In [1]:
#Importation des bibliothèques nécessaires
import requests
from bs4 import BeautifulSoup
import pandas as pd

import string
import nltk
from nltk.corpus import stopwords
from nltk.tokenize import sent_tokenize, word_tokenize

from sklearn.feature_extraction.text import TfidfVectorizer, CountVectorizer
from sklearn.preprocessing import normalize
from sklearn.metrics.pairwise import cosine_similarity

import numpy as np
import re



In [2]:
#on nettoie l'URL afin d'éviter un bug à la lecture (caractères spéciaux)
def clean_filename(url):
    return re.sub(r'[\/:*?"<>|]', '_', url)

In [None]:
#on ouvre le document texte pour obtenir l'ensemble des URL
with open("technology.txt", "r") as f:
    url_list = f.read().splitlines()


for url in url_list:
    #Test des URL et récupération du contenu HTML
    response = requests.get(url)
    if response.status_code == 200:
        html_content = response.text  
    else:
        print(f"Failed to retrieve {url}")
    html_content  
    soup = BeautifulSoup(html_content, 'html.parser')
    paragraphs = soup.find_all('p')
    article_text = ' '.join([para.get_text() for para in paragraphs])
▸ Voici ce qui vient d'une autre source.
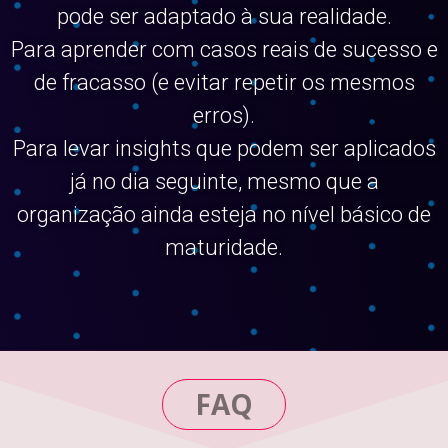
pode ser adaptado à sua realidade.
Para aprender com casos reais de sucesso e
de fracasso (e evitar repetir os mesmos
erros).
Para levar insights que podem ser aplicados
já no dia seguinte, mesmo que a
organização ainda esteja no nível básico de
maturidade.
FAQ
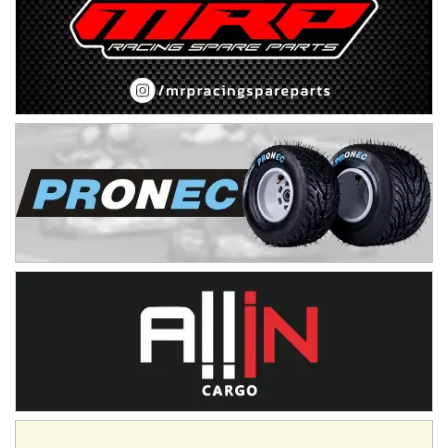
TUCUMANO - F5
Juan Navarro (Asfalto)
El Timbó (Tucumán)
    #on écrit le contenu de l'article dans un fichier texte
    with open(f"scraped_article_{clean_filename(url)}.txt", "w") as f:
        f.write(article_text)

    #on tokenise le texte en phrases
    nltk.download('punkt')
    nltk.download('stopwords')

    with open(f"scraped_article_{clean_filename(url)}.txt", "r") as f:
        article_text = f.read()

    sentences = sent_tokenize(article_text)

    total_sentences = len(sentences)
    num_sentences = int(max(1, int(total_sentences * 0.3)))

    stop_words = set(stopwords.words('english'))
    cleaned_sentences_nltk = []

    #nettoyage des phrases avec le tokenizer de nltk

    for sentence in sentences:
        words = word_tokenize(sentence.lower())
        words = [word for word in words if word not in stop_words and word not in string.punctuation]
        cleaned_sentences_nltk.append(' '.join(words))

    print(cleaned_sentences_nltk)

    #extraction des phrases les plus importantes à l'aide de la méthode TF-IDF
    cvect = CountVectorizer(ngram_range=(1,1), token_pattern='(?u)\\b\\w+\\b')
    counts = cvect.fit_transform(cleaned_sentences_nltk)
    normalized_counts = normalize(counts, norm='l1', axis=1)

    tfidf = TfidfVectorizer(ngram_range=(1,1))
    tfs = tfidf.fit_transform(cleaned_sentences_nltk)

    sentence_scores = np.sum(tfs.toarray(), axis=1)

    top_sentence_indices = np.argsort(sentence_scores)[-num_sentences:] #indices des phrases les plus importantes

    # Sélection des phrases les plus importantes à l'aide des top_sentence_indices
    summary = [sentences[i] for i in sorted(top_sentence_indices)]

    
    vectorizer = CountVectorizer().fit_transform(summary)
    vectors = vectorizer.toarray()
    cosine_matrix = cosine_similarity(vectors)

    threshold = 0.7 #seuil de similarité entre les phrases
    redundant_sentences = set() #ensemble des phrases redondantes

    for i in range(len(cosine_matrix)):
        for j in range(i + 1, len(cosine_matrix)):
            if cosine_matrix[i][j] > threshold:
                redundant_sentences.add(j) #ajout des phrases redondantes

    #ecriture du résumé filtré dans un fichier texte
    filtered_summary = [sentence for idx, sentence in enumerate(summary) if idx not in redundant_sentences]
    
    with open(f"summary_{clean_filename(url)}.txt", "w") as f:
        for sentence in filtered_summary:
            f.write(sentence + "\n")
        f.close()